Amaya, D., M. J. DeFlorio, A. J. Miller and S.-P. Xie, 2016:

WES feedback and the Atlantic Meridional Mode: Observations and CMIP5 comparisons


Climate Dynamics, doi:10.1007/s00382-016-3411-1, in press.

Abstract. The Atlantic Meridional Mode (AMM) is the dominant mode of tropical SST/wind coupled variability. Modeling studies have implicated wind-evaporation-SST (WES) feedback as the primary driver of the AMM.s evolution across the Atlantic basin; however, a robust coupling of the SST and winds has not been shown observationally. This study examines observed AMM growth, propagation, and decay as a result of WES interactions.

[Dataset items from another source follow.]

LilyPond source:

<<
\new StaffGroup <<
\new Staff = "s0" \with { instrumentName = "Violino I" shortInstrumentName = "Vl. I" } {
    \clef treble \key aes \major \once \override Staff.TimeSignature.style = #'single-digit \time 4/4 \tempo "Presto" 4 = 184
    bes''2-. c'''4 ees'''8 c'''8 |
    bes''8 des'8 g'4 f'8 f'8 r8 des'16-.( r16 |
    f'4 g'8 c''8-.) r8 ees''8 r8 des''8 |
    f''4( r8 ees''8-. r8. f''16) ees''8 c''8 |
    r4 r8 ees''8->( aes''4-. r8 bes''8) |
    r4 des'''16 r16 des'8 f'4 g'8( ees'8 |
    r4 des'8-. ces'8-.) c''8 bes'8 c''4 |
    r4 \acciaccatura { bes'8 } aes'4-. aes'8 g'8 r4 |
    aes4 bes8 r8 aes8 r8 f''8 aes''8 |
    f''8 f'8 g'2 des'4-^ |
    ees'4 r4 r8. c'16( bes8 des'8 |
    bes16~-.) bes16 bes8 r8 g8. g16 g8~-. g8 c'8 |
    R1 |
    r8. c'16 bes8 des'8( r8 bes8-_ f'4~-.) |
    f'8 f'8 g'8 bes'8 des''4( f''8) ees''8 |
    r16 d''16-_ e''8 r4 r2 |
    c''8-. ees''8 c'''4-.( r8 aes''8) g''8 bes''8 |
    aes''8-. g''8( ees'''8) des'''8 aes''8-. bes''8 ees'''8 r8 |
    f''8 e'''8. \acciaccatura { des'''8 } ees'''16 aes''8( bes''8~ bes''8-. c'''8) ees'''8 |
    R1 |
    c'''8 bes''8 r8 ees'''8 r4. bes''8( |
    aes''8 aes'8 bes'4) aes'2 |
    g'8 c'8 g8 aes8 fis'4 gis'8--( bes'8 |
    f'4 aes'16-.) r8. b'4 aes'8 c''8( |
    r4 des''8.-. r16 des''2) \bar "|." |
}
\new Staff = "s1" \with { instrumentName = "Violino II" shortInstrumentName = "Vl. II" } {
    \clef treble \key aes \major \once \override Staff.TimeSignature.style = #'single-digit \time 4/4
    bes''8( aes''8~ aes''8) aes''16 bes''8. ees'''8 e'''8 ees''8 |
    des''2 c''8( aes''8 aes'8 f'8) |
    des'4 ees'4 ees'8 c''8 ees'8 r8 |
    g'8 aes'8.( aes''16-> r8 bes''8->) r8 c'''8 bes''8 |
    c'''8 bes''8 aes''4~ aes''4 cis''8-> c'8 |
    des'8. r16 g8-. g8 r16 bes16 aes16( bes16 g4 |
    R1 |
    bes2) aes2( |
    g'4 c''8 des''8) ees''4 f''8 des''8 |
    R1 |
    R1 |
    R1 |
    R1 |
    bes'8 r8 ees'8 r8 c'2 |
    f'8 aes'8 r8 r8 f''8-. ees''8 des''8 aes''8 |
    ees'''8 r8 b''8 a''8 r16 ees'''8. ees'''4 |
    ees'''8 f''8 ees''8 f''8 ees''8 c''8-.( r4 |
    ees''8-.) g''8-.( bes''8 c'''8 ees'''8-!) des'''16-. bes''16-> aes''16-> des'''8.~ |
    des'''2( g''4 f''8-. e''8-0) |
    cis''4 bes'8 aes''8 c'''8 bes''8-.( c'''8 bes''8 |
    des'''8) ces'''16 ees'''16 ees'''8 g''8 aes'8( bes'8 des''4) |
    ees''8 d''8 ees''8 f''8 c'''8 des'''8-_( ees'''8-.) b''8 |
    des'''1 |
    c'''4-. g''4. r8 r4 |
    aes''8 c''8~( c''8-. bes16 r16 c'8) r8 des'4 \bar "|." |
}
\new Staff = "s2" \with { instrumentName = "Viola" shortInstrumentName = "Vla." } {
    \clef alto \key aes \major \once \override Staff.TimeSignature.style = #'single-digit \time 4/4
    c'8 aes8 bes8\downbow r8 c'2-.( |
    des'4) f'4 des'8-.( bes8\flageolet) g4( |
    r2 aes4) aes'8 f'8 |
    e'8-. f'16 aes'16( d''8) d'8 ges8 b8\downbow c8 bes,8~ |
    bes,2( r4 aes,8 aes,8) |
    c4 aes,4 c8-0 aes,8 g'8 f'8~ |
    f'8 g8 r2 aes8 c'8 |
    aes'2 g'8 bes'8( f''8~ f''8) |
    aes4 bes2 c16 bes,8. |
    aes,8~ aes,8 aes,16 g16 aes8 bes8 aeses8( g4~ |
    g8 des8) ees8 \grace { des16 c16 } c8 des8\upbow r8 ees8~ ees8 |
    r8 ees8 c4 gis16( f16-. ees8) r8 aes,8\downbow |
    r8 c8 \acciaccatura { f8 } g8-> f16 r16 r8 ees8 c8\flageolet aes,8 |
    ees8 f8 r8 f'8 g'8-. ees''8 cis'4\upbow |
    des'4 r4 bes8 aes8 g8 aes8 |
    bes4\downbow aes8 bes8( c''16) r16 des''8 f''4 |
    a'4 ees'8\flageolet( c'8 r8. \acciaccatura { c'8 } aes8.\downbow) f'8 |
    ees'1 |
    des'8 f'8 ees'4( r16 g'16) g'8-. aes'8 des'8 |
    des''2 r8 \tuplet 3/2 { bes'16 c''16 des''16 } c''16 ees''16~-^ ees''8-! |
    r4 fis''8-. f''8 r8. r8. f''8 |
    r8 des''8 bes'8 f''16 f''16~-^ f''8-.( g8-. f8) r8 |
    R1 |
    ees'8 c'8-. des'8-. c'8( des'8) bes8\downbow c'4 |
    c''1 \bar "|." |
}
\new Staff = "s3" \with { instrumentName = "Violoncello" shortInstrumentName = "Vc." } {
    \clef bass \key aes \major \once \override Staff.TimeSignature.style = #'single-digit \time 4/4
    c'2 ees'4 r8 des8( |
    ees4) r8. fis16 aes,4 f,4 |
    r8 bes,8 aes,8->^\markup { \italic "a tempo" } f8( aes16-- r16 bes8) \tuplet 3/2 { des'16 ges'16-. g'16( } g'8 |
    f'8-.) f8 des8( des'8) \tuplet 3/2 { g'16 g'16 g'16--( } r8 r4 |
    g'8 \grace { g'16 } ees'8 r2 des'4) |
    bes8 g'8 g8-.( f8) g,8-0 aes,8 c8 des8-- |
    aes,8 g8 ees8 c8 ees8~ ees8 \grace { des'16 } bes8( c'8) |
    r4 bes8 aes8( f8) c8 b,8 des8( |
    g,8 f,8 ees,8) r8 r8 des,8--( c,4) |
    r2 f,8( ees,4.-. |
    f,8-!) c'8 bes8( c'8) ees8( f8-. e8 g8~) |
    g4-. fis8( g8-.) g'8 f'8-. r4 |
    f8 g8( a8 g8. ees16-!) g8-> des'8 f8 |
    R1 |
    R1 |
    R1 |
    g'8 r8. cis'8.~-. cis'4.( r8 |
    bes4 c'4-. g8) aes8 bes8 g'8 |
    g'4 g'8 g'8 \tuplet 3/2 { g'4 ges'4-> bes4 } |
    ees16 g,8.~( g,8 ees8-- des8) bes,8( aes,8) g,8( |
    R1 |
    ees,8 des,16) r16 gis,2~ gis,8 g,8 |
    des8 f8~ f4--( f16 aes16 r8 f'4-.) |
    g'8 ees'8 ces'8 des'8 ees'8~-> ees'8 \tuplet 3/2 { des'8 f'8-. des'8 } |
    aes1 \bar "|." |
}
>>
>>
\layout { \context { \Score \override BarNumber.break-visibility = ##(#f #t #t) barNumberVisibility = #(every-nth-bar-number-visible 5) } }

Investigation of a lagged maximum covariance analysis shows that boreal wintertime atmospheric forcing generates positive SST anomalies (SSTA) through a reduction surface evaporative cooling. When the AMM peaks in magnitude during spring and summer, upward latent heat flux anomalies occur over the warmest SSTs and act to dampen the initial forcing. In contrast, on the southwestward edge of the SSTA, SST-forced cross-equatorial flow reduces the strength of the climatological trade winds and provides an anomalous latent heat flux into the ocean, which causes southwestward propagation of the initial atmosphere-forced SSTA through WES dynamics. Additionally, the lead-lag relationship of the ocean and atmosphere indicates a transition from an atmosphere-forcing-ocean regime in the northern subtropics to a highly coupled regime in the northern tropics that is not observed in the southern hemisphere. CMIP5 models poorly simulate the latitudinal transition from a one-way interaction to a two-way feedback, which may explain why they struggle to reproduce observed coupled interactions between tropical Atlantic SST and winds. This analysis provides valuable insight on how meridional modes act as links between extratropical and tropical variability and focuses future research aimed at improving climate model simulations.